Als die Gottesdienstbesucher am Samstagabend in Kappelwindeck die Kirche verließen, brannte im Kirchhof unter fachmännischer Aufsicht schon ein kleines Feuer und Mitglieder des Gemeindeteams hatten ein kleines Buffet vorbereitet. Zuvor feierte die Pfarrgemeinde die Vorabendmesse zum Sonntag mit der Pfarreiband Talita Kum, Zahlreiche Besucher kamen gerne zu dem inzwischen fest zum Jahreskalender der Pfarrei gehörenden Abend. Am 24. Juni wird der Geburtstag von Johannes dem Täufer gefeiert – um die Zeit, in die auch die Sommersonnenwende fällt. Zum Brauchtum des Tages gehört das Johannisfeuer, das in vielen Gegenden traditionell entzündet wird.


Gerne nutzten einige Gottesdienstbesucher noch die Gelegenheit sich mit den kühlen Getränken zu erfrischen, die selbstgebackenen Plätzchen und Kuchen zu probieren und gemütlich bei einem Plausch am Feuer zu sitzen.

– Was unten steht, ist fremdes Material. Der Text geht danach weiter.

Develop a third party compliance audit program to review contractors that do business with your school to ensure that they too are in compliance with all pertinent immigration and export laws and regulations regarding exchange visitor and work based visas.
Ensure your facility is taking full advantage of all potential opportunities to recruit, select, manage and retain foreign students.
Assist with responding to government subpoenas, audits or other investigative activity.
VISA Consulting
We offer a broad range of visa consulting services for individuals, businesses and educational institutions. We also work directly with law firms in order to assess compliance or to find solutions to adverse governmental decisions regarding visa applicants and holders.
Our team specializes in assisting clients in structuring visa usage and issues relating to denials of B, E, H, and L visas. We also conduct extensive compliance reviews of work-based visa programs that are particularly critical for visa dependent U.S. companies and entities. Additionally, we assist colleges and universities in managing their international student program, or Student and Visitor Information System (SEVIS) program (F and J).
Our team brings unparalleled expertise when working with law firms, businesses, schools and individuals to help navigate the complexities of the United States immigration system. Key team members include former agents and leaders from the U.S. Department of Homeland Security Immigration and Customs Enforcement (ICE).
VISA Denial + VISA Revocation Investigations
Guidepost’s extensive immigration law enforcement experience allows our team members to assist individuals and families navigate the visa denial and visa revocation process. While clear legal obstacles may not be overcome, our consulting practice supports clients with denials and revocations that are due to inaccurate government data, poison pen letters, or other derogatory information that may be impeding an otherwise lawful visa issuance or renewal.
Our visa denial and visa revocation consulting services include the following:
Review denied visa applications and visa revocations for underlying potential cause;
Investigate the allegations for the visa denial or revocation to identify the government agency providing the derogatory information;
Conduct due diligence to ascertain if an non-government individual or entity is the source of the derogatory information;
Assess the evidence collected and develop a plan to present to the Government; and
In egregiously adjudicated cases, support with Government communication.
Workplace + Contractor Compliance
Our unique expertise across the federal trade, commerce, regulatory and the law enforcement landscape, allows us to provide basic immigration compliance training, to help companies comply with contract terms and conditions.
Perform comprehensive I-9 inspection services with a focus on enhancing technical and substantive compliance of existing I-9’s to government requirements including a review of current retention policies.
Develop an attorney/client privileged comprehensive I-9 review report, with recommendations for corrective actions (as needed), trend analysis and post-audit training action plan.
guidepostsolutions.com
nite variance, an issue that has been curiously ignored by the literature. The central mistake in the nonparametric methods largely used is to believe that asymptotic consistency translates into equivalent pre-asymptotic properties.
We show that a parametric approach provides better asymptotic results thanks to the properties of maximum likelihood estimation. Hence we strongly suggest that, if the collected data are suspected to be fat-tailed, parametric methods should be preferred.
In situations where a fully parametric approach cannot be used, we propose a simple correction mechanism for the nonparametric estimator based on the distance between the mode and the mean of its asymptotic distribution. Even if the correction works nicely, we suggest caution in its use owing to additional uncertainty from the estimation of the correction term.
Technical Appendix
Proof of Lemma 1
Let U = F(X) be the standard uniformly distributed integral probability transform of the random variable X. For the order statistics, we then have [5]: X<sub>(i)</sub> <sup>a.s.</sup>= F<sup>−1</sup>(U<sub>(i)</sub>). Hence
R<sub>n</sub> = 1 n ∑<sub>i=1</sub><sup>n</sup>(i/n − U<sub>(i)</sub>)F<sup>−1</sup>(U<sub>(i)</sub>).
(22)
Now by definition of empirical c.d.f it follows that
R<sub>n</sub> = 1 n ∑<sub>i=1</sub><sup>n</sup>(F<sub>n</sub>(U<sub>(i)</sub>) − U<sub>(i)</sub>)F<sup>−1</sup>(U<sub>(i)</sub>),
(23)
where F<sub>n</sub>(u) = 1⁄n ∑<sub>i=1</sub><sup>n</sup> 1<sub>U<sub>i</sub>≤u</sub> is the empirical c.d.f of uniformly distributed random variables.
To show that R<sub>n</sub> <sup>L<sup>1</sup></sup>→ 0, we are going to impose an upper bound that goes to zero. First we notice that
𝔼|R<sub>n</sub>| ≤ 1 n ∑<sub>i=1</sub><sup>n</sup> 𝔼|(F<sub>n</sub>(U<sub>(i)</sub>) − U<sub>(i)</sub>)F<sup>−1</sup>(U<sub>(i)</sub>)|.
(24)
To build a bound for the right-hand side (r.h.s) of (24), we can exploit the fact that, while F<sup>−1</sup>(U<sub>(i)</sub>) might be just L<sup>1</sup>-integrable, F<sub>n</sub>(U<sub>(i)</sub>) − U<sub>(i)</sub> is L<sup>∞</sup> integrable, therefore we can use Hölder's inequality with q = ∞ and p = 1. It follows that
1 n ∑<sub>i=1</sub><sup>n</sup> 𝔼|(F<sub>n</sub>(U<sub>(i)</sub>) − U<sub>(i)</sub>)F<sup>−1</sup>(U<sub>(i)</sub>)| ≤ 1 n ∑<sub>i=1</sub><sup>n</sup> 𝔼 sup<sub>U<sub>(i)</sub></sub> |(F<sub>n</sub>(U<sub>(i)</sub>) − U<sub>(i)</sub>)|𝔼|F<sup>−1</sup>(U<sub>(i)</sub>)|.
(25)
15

Viel Tradition und Brauchtum gibt es rund um das Fest Johannes des Täufers welches am 24. Juni gefeiert wird. Die Mitsommerfeuer, meist am Abend vor dem Johannestag, sollen die Luft reinigen und der auf dem Höhepunkt stehenden Sonne Beistand leisten. Der 24. Juni, steht im Zusammenhang mit dem Weihnachtstermin, da nach Lukas (1,36) Johannes sechs Monate vor Jesus geboren wurde. Die Termine für das Weihnachtsfest wie auch für das des Täufers werden in Zusammenhang mit der Winter- bzw. Sommersonnenwende gesehen, die in der alten Kirche heilsgeschichtlich interpretiert wurden. Johannes der Täufer hat auch etlichen Dingen seinen Namen verliehen: Johannisbeeren, Johannisbrot und auch den Johannisküchle. Letztere, in selbstgebackener Ausführung, bot Gemeindeteam neben Muffins und Kuchen sowie kühlen Erfrischungsgetränken den Gästen im Kirchhof an.